Regardless, privacy and civil liberties must be respected, and we must remember that the ultimate goal is to build a secure and trustworthy network. That means secure from attackers and governments, including ours. People rightly worry that officials, or an untrustworthy employee, will use our private information to chill freedom of expression, for discriminatory enforcement of laws, or punitive administrative actions. Americans want to research their health problems, look for new jobs and purchase 50 Shades of Gray without having to feel shy. Around the world, the lives of Egyptians, Syrians and other activists are at risk over online activism of the sort we saw during Arab Spring.
For these reasons, when private internet data is collected to be shared with the government, the definition of that data should be narrowly focused on information that makes the network more secure, and shared only for that purpose. No mission creep. NSA or other military agencies shouldn’t have direct access to private communications networks or data. Specifically, this means that any new law must prevent government from using providers as surrogates to perform surveillance that investigators couldn’t lawfully do themselves.

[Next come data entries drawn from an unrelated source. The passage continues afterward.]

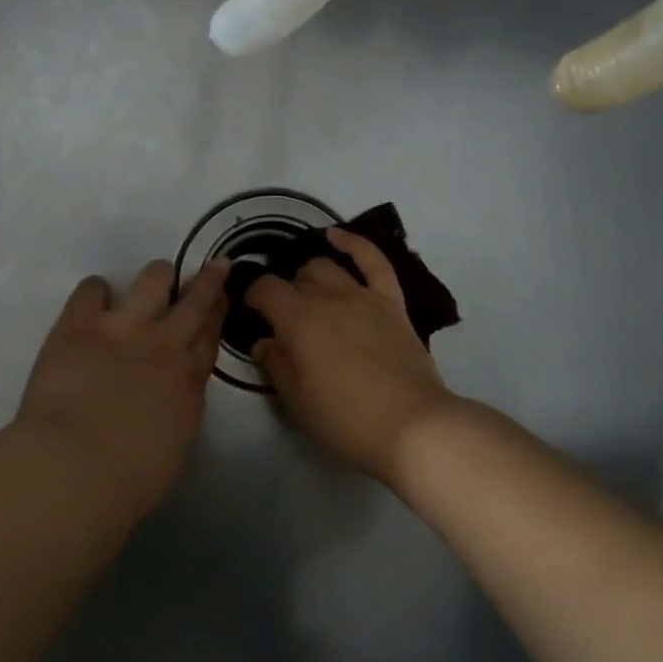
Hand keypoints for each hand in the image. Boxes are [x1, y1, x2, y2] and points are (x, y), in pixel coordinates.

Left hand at [15, 259, 229, 508]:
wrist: (76, 467)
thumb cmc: (130, 478)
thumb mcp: (176, 442)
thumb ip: (180, 406)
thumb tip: (174, 390)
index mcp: (189, 380)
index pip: (211, 336)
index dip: (219, 313)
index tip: (224, 296)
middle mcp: (164, 344)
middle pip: (194, 302)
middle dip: (208, 281)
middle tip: (214, 266)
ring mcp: (123, 328)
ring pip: (152, 280)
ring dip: (157, 277)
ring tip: (155, 278)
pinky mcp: (79, 324)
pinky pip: (92, 289)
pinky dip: (96, 290)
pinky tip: (95, 297)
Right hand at [245, 227, 459, 484]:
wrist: (412, 426)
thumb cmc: (346, 419)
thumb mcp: (297, 400)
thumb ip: (276, 364)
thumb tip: (264, 342)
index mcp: (298, 320)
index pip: (265, 290)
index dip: (252, 297)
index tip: (250, 312)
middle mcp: (329, 298)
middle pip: (296, 279)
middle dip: (283, 292)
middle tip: (281, 319)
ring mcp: (364, 297)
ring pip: (328, 268)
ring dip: (310, 276)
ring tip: (305, 291)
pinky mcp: (392, 304)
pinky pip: (374, 262)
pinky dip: (354, 244)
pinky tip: (336, 235)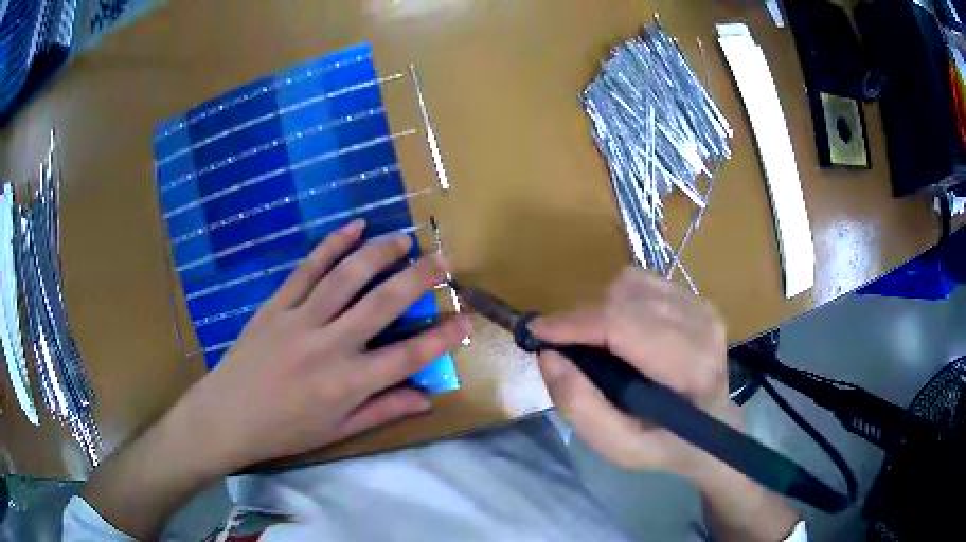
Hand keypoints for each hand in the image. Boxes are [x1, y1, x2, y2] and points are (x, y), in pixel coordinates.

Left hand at [176, 219, 471, 471]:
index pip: (408, 357)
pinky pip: (308, 269)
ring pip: (346, 277)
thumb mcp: (337, 431)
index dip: (442, 337)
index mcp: (347, 384)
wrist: (226, 416)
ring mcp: (300, 320)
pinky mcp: (276, 305)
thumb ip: (383, 411)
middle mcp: (329, 346)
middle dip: (419, 279)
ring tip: (403, 239)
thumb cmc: (284, 431)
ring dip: (379, 253)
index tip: (466, 319)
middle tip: (443, 260)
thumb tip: (426, 398)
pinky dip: (332, 245)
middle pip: (383, 304)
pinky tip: (353, 227)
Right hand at [531, 266, 733, 477]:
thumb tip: (548, 356)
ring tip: (596, 342)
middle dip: (583, 318)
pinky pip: (644, 281)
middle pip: (625, 299)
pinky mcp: (698, 299)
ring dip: (601, 308)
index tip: (537, 331)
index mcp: (689, 370)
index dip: (576, 323)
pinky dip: (620, 300)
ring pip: (632, 283)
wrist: (713, 433)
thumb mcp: (619, 447)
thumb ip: (581, 407)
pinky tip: (623, 330)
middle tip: (563, 345)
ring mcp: (703, 308)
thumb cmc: (664, 445)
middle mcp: (702, 328)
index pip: (625, 326)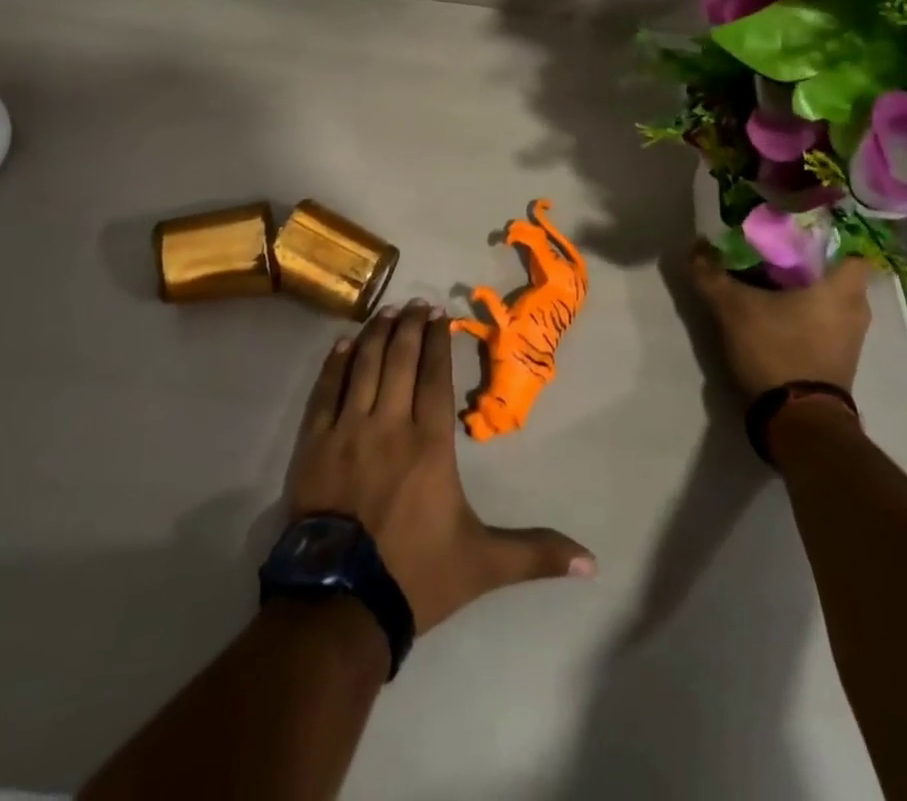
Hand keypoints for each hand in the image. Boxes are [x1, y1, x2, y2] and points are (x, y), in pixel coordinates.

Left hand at [286, 302, 594, 632]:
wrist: (341, 604)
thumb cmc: (415, 574)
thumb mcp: (483, 563)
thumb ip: (535, 553)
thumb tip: (592, 563)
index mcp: (430, 443)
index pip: (435, 375)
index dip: (438, 340)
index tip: (440, 313)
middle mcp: (390, 423)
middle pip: (400, 360)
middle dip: (410, 326)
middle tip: (415, 303)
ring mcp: (348, 430)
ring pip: (364, 367)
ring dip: (376, 335)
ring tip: (386, 312)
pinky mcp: (314, 444)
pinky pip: (325, 391)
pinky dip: (334, 364)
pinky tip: (342, 345)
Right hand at [689, 243, 872, 405]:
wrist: (797, 421)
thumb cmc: (776, 350)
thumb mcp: (733, 308)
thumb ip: (711, 274)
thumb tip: (696, 245)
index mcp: (842, 288)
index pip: (851, 246)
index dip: (826, 234)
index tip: (794, 229)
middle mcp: (857, 309)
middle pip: (836, 271)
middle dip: (808, 261)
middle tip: (773, 250)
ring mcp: (851, 337)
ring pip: (831, 298)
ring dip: (807, 289)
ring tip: (770, 278)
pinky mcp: (840, 359)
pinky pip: (827, 321)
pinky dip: (807, 313)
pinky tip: (777, 310)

Despite the lack of public knowledge and oversight, private interests succeeded in including language in CISPA that would immunize them from the consequences of cyberattack techniques, despite the fact that these “hack back” approaches can cause damage to innocent parties whose systems have been hijacked by bad guys.
Our government is also developing cyberwarfare capabilities that are both defensive and offensive. For example, the U.S. has developed some of the most sophisticated malware ever developed, namely the Stuxnet virus. That virus has, inevitably, migrated from the Iranian systems we targeted to infect computers around the world, including in the United States. It’s a bitter irony that commentators crying out for federal intervention in private security practices cited Stuxnet as a reason, before the U.S. government’s role in creating and releasing it was fully known. We’ve seen the enemy, and guess what guys? It’s us.
There has not, and may never be, a robust public or congressional debate on the wisdom of offensive cybertechnology. As a result, legislation intended to secure the network should neither encourage nor immunize private or public actors from the ramifications of such strategies.